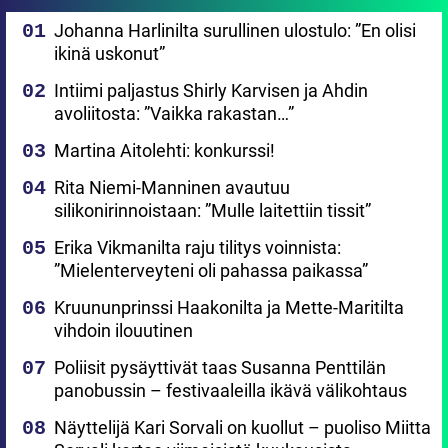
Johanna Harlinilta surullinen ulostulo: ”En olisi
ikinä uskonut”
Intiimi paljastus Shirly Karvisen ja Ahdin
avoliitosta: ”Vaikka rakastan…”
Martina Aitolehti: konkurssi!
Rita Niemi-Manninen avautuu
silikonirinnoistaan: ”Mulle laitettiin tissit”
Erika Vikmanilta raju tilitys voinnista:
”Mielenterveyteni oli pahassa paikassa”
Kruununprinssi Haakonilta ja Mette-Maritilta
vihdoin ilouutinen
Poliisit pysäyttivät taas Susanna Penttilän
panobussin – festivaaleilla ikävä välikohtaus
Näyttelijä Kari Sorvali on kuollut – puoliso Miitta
———
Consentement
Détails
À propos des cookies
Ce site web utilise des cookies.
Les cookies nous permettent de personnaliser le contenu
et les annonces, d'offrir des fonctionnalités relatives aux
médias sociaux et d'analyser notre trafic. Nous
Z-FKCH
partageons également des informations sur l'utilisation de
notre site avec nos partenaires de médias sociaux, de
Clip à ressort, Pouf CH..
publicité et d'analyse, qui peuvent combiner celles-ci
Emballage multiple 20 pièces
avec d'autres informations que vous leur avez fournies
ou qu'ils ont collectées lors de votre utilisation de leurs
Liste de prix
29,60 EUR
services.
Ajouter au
———
> [Task instructions]:
Reproduce the records' text verbatim, from the line with "Johanna Harlinilta surullinen" up to and including the line with "vihdoin ilouutinen".

> [Solution to the problem]:
Johanna Harlinilta surullinen ulostulo: ”En olisi
ikinä uskonut”
Intiimi paljastus Shirly Karvisen ja Ahdin
avoliitosta: ”Vaikka rakastan…”
Martina Aitolehti: konkurssi!
Rita Niemi-Manninen avautuu
silikonirinnoistaan: ”Mulle laitettiin tissit”
Erika Vikmanilta raju tilitys voinnista:
”Mielenterveyteni oli pahassa paikassa”
Kruununprinssi Haakonilta ja Mette-Maritilta
vihdoin ilouutinen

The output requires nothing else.